■ **DATA TO EXAMINE**

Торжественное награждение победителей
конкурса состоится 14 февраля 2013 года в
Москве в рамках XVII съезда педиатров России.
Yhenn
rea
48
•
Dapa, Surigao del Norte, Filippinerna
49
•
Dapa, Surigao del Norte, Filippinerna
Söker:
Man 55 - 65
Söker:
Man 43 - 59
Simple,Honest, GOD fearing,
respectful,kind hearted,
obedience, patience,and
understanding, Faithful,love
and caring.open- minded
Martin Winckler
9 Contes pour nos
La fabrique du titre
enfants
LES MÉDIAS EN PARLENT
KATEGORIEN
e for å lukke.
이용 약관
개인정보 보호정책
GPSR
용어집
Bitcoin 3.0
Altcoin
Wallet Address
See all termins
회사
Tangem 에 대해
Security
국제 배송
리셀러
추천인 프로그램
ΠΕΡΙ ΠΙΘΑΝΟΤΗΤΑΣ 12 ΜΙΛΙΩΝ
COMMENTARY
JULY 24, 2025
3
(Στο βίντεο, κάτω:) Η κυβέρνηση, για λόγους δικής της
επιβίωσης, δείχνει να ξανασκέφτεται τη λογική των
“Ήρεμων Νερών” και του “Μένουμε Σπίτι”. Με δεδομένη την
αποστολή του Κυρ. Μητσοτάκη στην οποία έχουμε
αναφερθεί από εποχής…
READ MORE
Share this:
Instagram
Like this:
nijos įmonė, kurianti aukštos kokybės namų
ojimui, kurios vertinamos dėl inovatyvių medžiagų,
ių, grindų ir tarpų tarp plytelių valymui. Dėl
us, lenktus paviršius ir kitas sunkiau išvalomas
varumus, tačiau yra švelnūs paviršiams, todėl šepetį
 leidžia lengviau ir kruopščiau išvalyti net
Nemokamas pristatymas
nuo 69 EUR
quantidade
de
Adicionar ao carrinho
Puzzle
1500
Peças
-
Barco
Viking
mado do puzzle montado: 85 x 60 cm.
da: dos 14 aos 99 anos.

■ **INSTRUCTION**
Turn every line of text from all the items above into a single JSON list of strings, one string per line, with blank lines omitted.

■ **RESPONSE TO THE EXERCISE**
[
  "Торжественное награждение победителей",
  "конкурса состоится 14 февраля 2013 года в",
  "Москве в рамках XVII съезда педиатров России.",
  "Yhenn",
  "rea",
  "48",
  "•",
  "Dapa, Surigao del Norte, Filippinerna",
  "49",
  "•",
  "Dapa, Surigao del Norte, Filippinerna",
  "Söker:",
  "Man 55 - 65",
  "Söker:",
  "Man 43 - 59",
  "Simple,Honest, GOD fearing,",
  "respectful,kind hearted,",
  "obedience, patience,and",
  "understanding, Faithful,love",
  "and caring.open- minded",
  "Martin Winckler",
  "9 Contes pour nos",
  "La fabrique du titre",
  "enfants",
  "LES MÉDIAS EN PARLENT",
  "KATEGORIEN",
  "e for å lukke.",
  "이용 약관",
  "개인정보 보호정책",
  "GPSR",
  "용어집",
  "Bitcoin 3.0",
  "Altcoin",
  "Wallet Address",
  "See all termins",
  "회사",
  "Tangem 에 대해",
  "Security",
  "국제 배송",
  "리셀러",
  "추천인 프로그램",
  "ΠΕΡΙ ΠΙΘΑΝΟΤΗΤΑΣ 12 ΜΙΛΙΩΝ",
  "COMMENTARY",
  "JULY 24, 2025",
  "3",
  "(Στο βίντεο, κάτω:) Η κυβέρνηση, για λόγους δικής της",
  "επιβίωσης, δείχνει να ξανασκέφτεται τη λογική των",
  "“Ήρεμων Νερών” και του “Μένουμε Σπίτι”. Με δεδομένη την",
  "αποστολή του Κυρ. Μητσοτάκη στην οποία έχουμε",
  "αναφερθεί από εποχής…",
  "READ MORE",
  "Share this:",
  "Instagram",
  "Like this:",
  "nijos įmonė, kurianti aukštos kokybės namų",
  "ojimui, kurios vertinamos dėl inovatyvių medžiagų,",
  "ių, grindų ir tarpų tarp plytelių valymui. Dėl",
  "us, lenktus paviršius ir kitas sunkiau išvalomas",
  "varumus, tačiau yra švelnūs paviršiams, todėl šepetį",
  " leidžia lengviau ir kruopščiau išvalyti net",
  "Nemokamas pristatymas",
  "nuo 69 EUR",
  "quantidade",
  "de",
  "Adicionar ao carrinho",
  "Puzzle",
  "1500",
  "Peças",
  "-",
  "Barco",
  "Viking",
  "mado do puzzle montado: 85 x 60 cm.",
  "da: dos 14 aos 99 anos."
]